Harold was the second son of Godwin, Earl of Wessex and Gytha.
Harold was married 'more Danico' (unrecognized by the church), to Eadgyth Swanneshals (Edith Swanneck), before his marriage in 1064 to Ealdgyth (Alditha), widow of Gruffydd ap Llywelyn of Wales (d. 1063).
Before coming to the throne Harold had been captured in France and, under duress, is alleged to have sworn that he would not accept the English crown but would support William of Normandy's claim.
When Edward the Confessor died the Wittan (Council) elected Harold to succeed him and he was crowned at Westminster Abbey. In Sept 1066 King Harold Hardrada of Norway and Tostig, Harold of England's half brother, sailed up the Humber and landed at Ricall near York. King Harold marched his army from the South up Ermine Street and decisively defeated the invaders at Stamford Bridge on 25th Sept.
Meanwhile, William of Normandy was assembling forces at the mouth of the Somme and as soon as the wind was favorable he crossed the Channel and landed at Pevensey on the 28th September. Harold marched south and reached Battle near Hastings on the 13th Oct.
The following day, Saturday 14th October 1066, is probably the most memorable in English History. Each army consisted of about 7,000 men but the Normans had the advantage of bow-men and cavalry while the English relied on axe and spear-men. The battle raged all day and in the evening, William ordered his archers to shoot high so that the arrows would drop vertically. Harold was struck in the right eye and mortally wounded.
According to contemporary documents, William of Normandy instructed Harold's burial near the battlefield in a position overlooking the sea.

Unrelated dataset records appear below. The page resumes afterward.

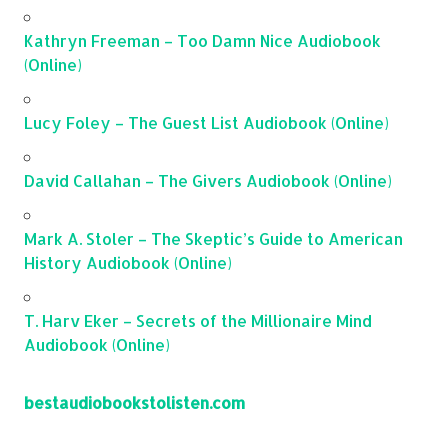
Kathryn Freeman – Too Damn Nice Audiobook
(Online)
Lucy Foley – The Guest List Audiobook (Online)
David Callahan – The Givers Audiobook (Online)
Mark A. Stoler – The Skeptic’s Guide to American
History Audiobook (Online)
T. Harv Eker – Secrets of the Millionaire Mind
Audiobook (Online)
bestaudiobookstolisten.com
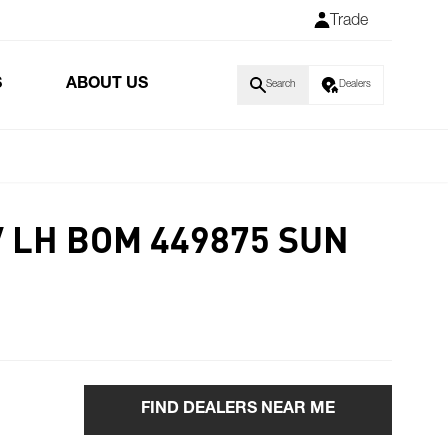
Trade
S
ABOUT US
Search
Dealers
V LH BOM 449875 SUN
FIND DEALERS NEAR ME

A twelfth-century Waltham chronicle records that William later gave permission for Harold's body to be reburied in the church of the Holy Cross at Waltham, an account later repeated by William of Malmesbury and Matthew Paris. Waltham had been refounded as a collegiate church by Harold around 1060. Harold's tomb was most likely located before the high altar of the eleventh century church, i.e. near the position to the east of the church marked today by an inscribed slab. A 14th century chronicler recorded that the tomb had the king's image. Later a stone was noted at Waltham with the inscription: HIC IACET HAROLDUS INFELIX.